-- REQUIRED ACTION --
In the records below, find the line with "- **Apply BLEND" and the line with "preprint arXiv:2410.13872 (2024).**". Print both exactly, along with every line between them, and no other line.

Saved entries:
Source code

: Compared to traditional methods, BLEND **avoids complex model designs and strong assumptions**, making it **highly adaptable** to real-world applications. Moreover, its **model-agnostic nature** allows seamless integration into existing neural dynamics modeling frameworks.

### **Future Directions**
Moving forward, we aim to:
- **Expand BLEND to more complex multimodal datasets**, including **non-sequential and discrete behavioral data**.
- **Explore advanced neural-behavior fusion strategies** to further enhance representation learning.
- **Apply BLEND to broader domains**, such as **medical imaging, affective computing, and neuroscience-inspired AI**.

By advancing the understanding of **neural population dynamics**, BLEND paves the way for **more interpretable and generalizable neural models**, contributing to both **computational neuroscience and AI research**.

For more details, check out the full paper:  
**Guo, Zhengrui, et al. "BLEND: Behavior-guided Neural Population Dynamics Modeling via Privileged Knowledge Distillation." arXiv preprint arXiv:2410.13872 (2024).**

==

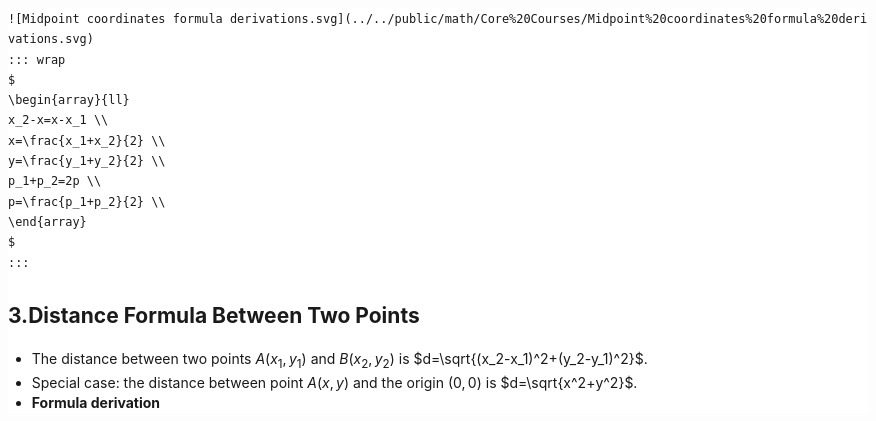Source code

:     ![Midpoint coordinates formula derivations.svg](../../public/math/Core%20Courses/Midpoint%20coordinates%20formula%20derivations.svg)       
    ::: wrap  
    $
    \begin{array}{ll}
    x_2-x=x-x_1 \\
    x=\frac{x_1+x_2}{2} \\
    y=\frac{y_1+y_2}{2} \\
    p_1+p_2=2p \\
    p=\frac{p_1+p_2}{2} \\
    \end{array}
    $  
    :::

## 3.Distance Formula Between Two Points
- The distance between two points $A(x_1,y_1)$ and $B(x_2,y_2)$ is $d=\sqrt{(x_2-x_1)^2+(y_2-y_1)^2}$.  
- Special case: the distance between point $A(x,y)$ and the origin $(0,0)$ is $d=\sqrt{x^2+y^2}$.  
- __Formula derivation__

---

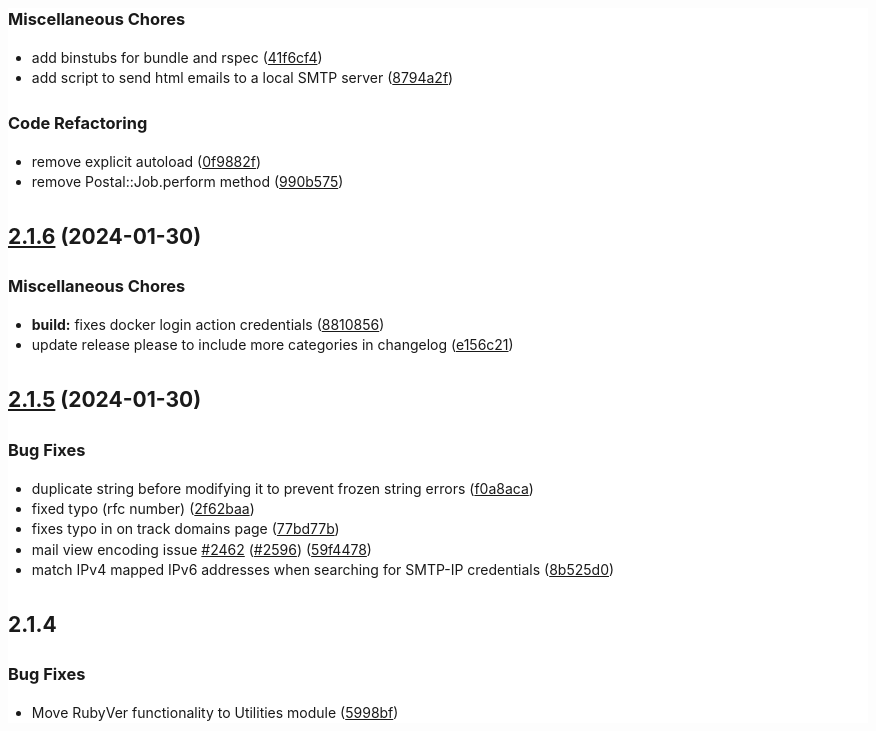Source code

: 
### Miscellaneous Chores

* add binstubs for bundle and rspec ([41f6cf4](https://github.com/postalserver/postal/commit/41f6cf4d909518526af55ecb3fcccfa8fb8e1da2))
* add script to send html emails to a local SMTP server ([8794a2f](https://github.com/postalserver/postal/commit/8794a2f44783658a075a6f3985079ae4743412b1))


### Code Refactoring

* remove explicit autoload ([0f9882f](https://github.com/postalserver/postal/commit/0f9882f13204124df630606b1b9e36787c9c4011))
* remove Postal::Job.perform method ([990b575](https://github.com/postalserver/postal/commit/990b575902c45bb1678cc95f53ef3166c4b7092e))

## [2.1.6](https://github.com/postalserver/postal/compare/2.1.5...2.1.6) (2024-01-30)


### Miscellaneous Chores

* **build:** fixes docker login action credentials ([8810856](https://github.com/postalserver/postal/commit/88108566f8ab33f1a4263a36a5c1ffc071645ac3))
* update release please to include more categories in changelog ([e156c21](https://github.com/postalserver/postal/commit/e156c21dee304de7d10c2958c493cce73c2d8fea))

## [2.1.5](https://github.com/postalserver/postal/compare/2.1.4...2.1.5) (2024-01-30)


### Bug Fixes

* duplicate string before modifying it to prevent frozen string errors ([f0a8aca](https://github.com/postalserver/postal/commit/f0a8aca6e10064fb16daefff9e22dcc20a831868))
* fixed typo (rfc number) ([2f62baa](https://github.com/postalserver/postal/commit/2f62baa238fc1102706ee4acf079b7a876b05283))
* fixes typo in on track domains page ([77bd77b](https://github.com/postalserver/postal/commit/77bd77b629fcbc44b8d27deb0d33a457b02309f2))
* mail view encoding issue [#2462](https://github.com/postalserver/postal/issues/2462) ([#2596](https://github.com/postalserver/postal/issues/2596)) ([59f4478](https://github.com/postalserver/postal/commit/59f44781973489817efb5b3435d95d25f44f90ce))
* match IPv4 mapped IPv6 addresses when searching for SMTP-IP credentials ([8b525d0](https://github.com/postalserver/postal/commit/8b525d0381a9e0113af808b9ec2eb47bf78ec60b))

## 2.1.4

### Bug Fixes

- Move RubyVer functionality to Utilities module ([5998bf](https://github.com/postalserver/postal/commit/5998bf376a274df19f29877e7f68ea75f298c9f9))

-- ANSWER --
- **Apply BLEND to broader domains**, such as **medical imaging, affective computing, and neuroscience-inspired AI**.

By advancing the understanding of **neural population dynamics**, BLEND paves the way for **more interpretable and generalizable neural models**, contributing to both **computational neuroscience and AI research**.

For more details, check out the full paper:  
**Guo, Zhengrui, et al. "BLEND: Behavior-guided Neural Population Dynamics Modeling via Privileged Knowledge Distillation." arXiv preprint arXiv:2410.13872 (2024).**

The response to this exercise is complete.